Work task:
Nothing should be left out. Transcribe the entries exactly as written.

Data excerpts:
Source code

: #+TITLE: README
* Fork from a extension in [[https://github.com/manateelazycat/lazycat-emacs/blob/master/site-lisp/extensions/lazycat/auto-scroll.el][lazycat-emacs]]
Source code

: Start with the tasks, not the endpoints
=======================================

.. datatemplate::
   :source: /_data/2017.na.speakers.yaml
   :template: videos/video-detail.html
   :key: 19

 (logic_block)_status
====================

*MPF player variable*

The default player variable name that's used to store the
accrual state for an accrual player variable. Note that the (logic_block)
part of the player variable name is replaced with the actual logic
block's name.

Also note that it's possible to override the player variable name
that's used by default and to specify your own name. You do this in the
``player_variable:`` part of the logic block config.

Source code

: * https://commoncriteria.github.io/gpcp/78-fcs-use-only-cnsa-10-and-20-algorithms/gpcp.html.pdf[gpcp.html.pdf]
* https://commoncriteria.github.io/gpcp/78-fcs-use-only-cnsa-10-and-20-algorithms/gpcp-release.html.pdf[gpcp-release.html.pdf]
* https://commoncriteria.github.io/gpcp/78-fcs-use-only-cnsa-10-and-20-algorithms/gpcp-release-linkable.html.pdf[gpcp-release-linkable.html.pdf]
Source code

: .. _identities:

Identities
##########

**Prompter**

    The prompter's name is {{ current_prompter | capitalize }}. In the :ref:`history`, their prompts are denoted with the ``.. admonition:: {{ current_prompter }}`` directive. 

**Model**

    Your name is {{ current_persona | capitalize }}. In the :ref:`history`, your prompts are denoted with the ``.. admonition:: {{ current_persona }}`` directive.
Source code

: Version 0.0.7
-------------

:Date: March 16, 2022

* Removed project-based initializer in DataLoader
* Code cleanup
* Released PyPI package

Result of this task:
Source code

: #+TITLE: README
* Fork from a extension in [[https://github.com/manateelazycat/lazycat-emacs/blob/master/site-lisp/extensions/lazycat/auto-scroll.el][lazycat-emacs]]
Source code

: Start with the tasks, not the endpoints
=======================================

.. datatemplate::
   :source: /_data/2017.na.speakers.yaml
   :template: videos/video-detail.html
   :key: 19

 (logic_block)_status
====================

*MPF player variable*

The default player variable name that's used to store the
accrual state for an accrual player variable. Note that the (logic_block)
part of the player variable name is replaced with the actual logic
block's name.

Also note that it's possible to override the player variable name
that's used by default and to specify your own name. You do this in the
``player_variable:`` part of the logic block config.

Source code

: * https://commoncriteria.github.io/gpcp/78-fcs-use-only-cnsa-10-and-20-algorithms/gpcp.html.pdf[gpcp.html.pdf]
* https://commoncriteria.github.io/gpcp/78-fcs-use-only-cnsa-10-and-20-algorithms/gpcp-release.html.pdf[gpcp-release.html.pdf]
* https://commoncriteria.github.io/gpcp/78-fcs-use-only-cnsa-10-and-20-algorithms/gpcp-release-linkable.html.pdf[gpcp-release-linkable.html.pdf]
Source code

: .. _identities:

Identities
##########

**Prompter**

    The prompter's name is {{ current_prompter | capitalize }}. In the :ref:`history`, their prompts are denoted with the ``.. admonition:: {{ current_prompter }}`` directive. 

**Model**

    Your name is {{ current_persona | capitalize }}. In the :ref:`history`, your prompts are denoted with the ``.. admonition:: {{ current_persona }}`` directive.
Source code

: Version 0.0.7
-------------

:Date: March 16, 2022

* Removed project-based initializer in DataLoader
* Code cleanup
* Released PyPI package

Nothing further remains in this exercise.